From this post:
Would this make it possible for extensions like Awkward Array to run in
numba.cuda.jited functions? We’re currently developing a CUDA backend for Awkward, which uses CUDA pointers in place of main memory pointers and converts to and from CuPy, rather than NumPy, for the low-level buffers. I suspect some modifications would be necessary, but would Numba based on NVVM reduce barriers to something like the following in the future?
@nb.cuda.autojit def something(awkward_array, output_numpy): i = nb.cuda.grid(1) data_structure = awkward_array[i] walk over data_structure, do something... output_numpy[i] = whatever...
For context, Awkward’s DataModel in Numba is a set of arrays and integer indexes into those arrays that are interpreted by type-specific, hard-coded implementations of
__len__, etc.

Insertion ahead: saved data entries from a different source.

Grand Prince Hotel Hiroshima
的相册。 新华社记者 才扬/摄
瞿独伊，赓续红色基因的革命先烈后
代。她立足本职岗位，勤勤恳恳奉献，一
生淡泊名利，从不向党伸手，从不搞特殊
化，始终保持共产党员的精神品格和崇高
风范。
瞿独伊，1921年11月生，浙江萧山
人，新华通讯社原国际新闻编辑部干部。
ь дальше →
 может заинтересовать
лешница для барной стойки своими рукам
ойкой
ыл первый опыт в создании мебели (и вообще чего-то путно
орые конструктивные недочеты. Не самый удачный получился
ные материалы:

So it’s all arrays and numbers internally; the
pyobjectis only used for reference counting and boxing return values (which won’t be the case for CUDA kernels, since they act in place). With the Awkward CUDA backend, these arrays can be GPU-resident/CuPy.

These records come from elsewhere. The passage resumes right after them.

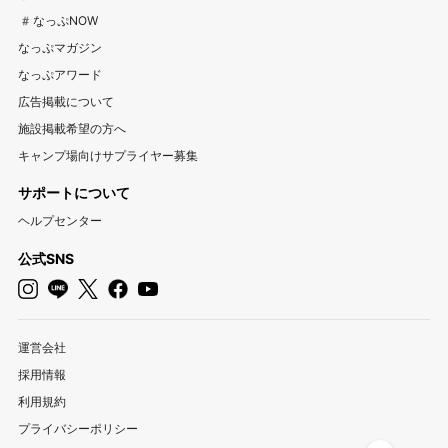
岐阜キャンプ場
静岡キャンプ場
愛知キャンプ場
#なっぷNOW
三重キャンプ場
なっぷマガジン
なっぷアワード
関西
広告掲載について
大阪キャンプ場
兵庫キャンプ場
京都キャンプ場
施設掲載希望の方へ
滋賀キャンプ場
奈良キャンプ場
和歌山キャンプ場
キャンプ場向けサプライヤー募集
サポートについて
中国・四国
ヘルプセンター
岡山キャンプ場
広島キャンプ場
鳥取キャンプ場
島根キャンプ場
山口キャンプ場
香川キャンプ場
公式SNS
徳島キャンプ場
愛媛キャンプ場
高知キャンプ場
九州・沖縄
運営会社
福岡キャンプ場
佐賀キャンプ場
長崎キャンプ場
採用情報
熊本キャンプ場
大分キャンプ場
宮崎キャンプ場
利用規約
鹿児島キャンプ場
沖縄キャンプ場
プライバシーポリシー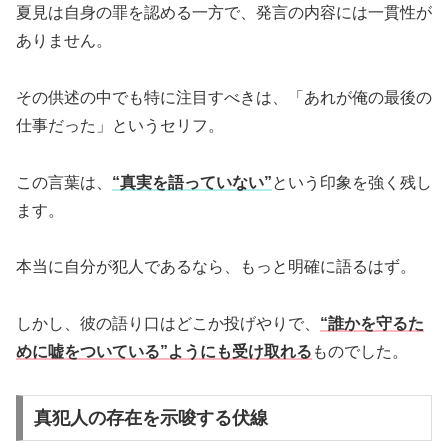
夏見は自身の罪を認める一方で、発言の内容には一貫性が
ありません。
その供述の中でも特に注目すべきは、「あれが俺の最後の
仕事だった」というセリフ。
この言葉は、
“真実を語っていない”
という印象を強く残し
ます。
本当に自分が犯人であるなら、もっと明確に語るはず。
しかし、彼の語り口はどこか投げやりで、
“誰かを守るた
めに嘘をついている”ようにも受け取れる
ものでした。
真犯人の存在を示唆する伏線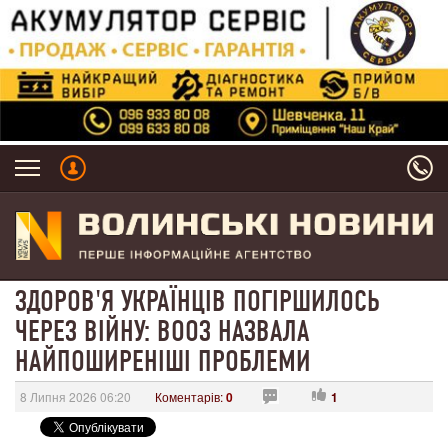
ЗДОРОВ'Я УКРАЇНЦІВ ПОГІРШИЛОСЬ
ЧЕРЕЗ ВІЙНУ: ВООЗ НАЗВАЛА
НАЙПОШИРЕНІШІ ПРОБЛЕМИ
8 Липня 2026 06:20
Коментарів:
0
1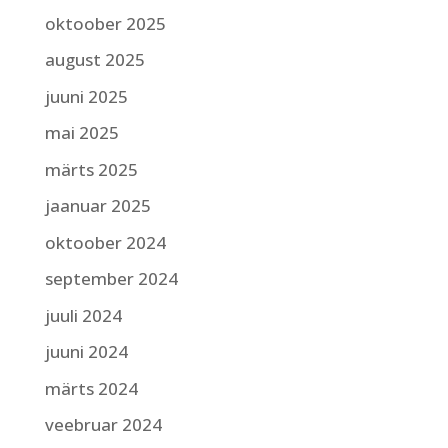
oktoober 2025
august 2025
juuni 2025
mai 2025
märts 2025
jaanuar 2025
oktoober 2024
september 2024
juuli 2024
juuni 2024
märts 2024
veebruar 2024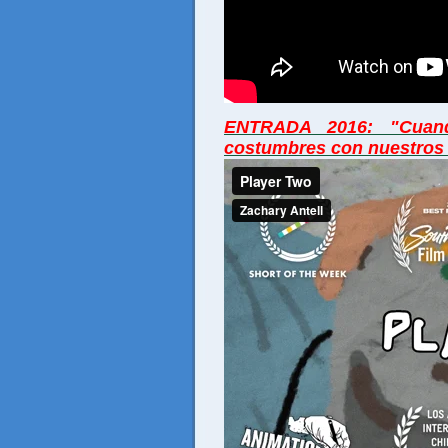
ENTRADA 2016: "Cuand
costumbres con nuestros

I’d be really keen to find a way to support this. There are two things worth looking at right now that might enable the use of Awkward Array types and functions in CUDA kernels:
- It’s possible to extend the CUDA target to some extent. The Interval example from the documentation works with some small modifications: https://gist.github.com/gmarkall/ccc57848fd59312559513774aad870b5 - following the same pattern, I’d hope it would be possible to make the Awkward Array Numba support (data model, etc.) to work correctly in the CUDA target - and if it isn’t, let’s look at fixing the CUDA target’s extensibility so that it is possible!
- Passing Awkward Arrays into the kernel might need an Extension (unfortunately a bit of an overloaded term, this is an extension for processing arguments to kernels) to be registered. When dispatching a CUDA kernel, Numba translates the Python arguments into kernel arguments, but extensions get to mutate them first if necessary - see https://github.com/numba/numba/blob/master/numba/cuda/compiler.py#L706 - an Extension may be needed to make Numba accept Awkward Arrays here. Some examples of these extensions are in args.py.
How does this look from your perspective? Do you need me to expand a bit more on either of the items I mentioned above?